こよみのぺーじ 日刊☆こよみのページ スクラップブック  (PV , since 2008/7/8)
【爽やか】(さわやか)
 歴史的仮名遣いでは「さはやか」。
 1.すがすがしく快いさま。気分のはればれしいさま。爽快。秋の季語。
 2.はっきりしているさま。
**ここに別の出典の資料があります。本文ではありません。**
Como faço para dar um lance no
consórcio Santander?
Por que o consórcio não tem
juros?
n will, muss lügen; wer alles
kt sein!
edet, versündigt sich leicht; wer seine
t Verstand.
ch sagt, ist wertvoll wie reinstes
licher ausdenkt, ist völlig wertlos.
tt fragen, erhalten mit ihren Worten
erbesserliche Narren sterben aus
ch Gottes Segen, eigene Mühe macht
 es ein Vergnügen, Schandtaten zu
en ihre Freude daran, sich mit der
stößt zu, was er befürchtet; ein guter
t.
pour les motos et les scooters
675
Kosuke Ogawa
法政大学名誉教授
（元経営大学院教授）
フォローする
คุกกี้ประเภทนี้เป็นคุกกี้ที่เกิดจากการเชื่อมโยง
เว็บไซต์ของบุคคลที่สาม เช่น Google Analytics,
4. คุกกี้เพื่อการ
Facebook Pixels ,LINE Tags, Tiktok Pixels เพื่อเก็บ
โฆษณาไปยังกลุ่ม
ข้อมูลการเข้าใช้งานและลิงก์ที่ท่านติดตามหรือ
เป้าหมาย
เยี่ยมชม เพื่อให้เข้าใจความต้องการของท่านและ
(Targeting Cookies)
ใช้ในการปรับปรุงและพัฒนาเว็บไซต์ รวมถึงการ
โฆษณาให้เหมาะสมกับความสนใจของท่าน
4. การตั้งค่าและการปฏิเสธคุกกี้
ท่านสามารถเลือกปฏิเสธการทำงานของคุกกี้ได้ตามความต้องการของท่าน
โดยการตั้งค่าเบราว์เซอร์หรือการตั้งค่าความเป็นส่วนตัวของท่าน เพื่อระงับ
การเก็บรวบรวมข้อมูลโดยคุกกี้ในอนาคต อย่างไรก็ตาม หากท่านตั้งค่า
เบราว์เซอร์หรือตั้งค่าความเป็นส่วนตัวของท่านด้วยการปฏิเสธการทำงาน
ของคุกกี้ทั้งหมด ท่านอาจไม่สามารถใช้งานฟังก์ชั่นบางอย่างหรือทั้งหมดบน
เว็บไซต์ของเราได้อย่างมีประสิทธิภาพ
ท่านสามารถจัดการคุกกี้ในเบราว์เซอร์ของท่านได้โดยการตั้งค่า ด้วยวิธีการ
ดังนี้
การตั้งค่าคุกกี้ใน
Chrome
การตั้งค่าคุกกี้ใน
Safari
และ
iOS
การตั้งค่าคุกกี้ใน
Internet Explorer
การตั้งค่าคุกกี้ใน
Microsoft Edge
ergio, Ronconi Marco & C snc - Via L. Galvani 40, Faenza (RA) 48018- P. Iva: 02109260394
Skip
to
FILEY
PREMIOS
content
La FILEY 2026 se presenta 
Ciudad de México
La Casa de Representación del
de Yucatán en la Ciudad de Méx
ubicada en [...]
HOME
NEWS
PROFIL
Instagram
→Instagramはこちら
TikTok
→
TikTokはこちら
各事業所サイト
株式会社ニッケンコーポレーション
分明。
 3.あざやかなさま。新しくさっぱりしたさま。

 時は秋、爽やかな空が広がる季節となりました。
 初夏の頃、「爽やかな季節」と使ったら、言葉に敏感な方に

  「爽やかは、秋の言葉ですよ」

 と注意されました。何気なく使っていたこの言葉に季節があることを知った
 のはそのときでした。初夏の頃に使うなら「清々(すがすが)しい」だった
 わけですね。

 不思議なもので、最初から知っていたものよりこうして間違いを正された物
 事の方がよりはっきり頭に刻まれるようです。この訂正された記憶があるの
 で、今でも「爽やか」や「清々しい」と言う言葉が出かかると、頭の中でそ
 の言葉の適否の判定をするようになりました。

 拘りすぎれば伸びやかになりませんし、漫然と使うと鋭さを失ってしまいま
 す。言葉を使うのは難しいです。だから楽しいとも言えるのですが。
 「爽やか」は、言葉の難しさと楽しさをはっきりと示してくれた言葉です。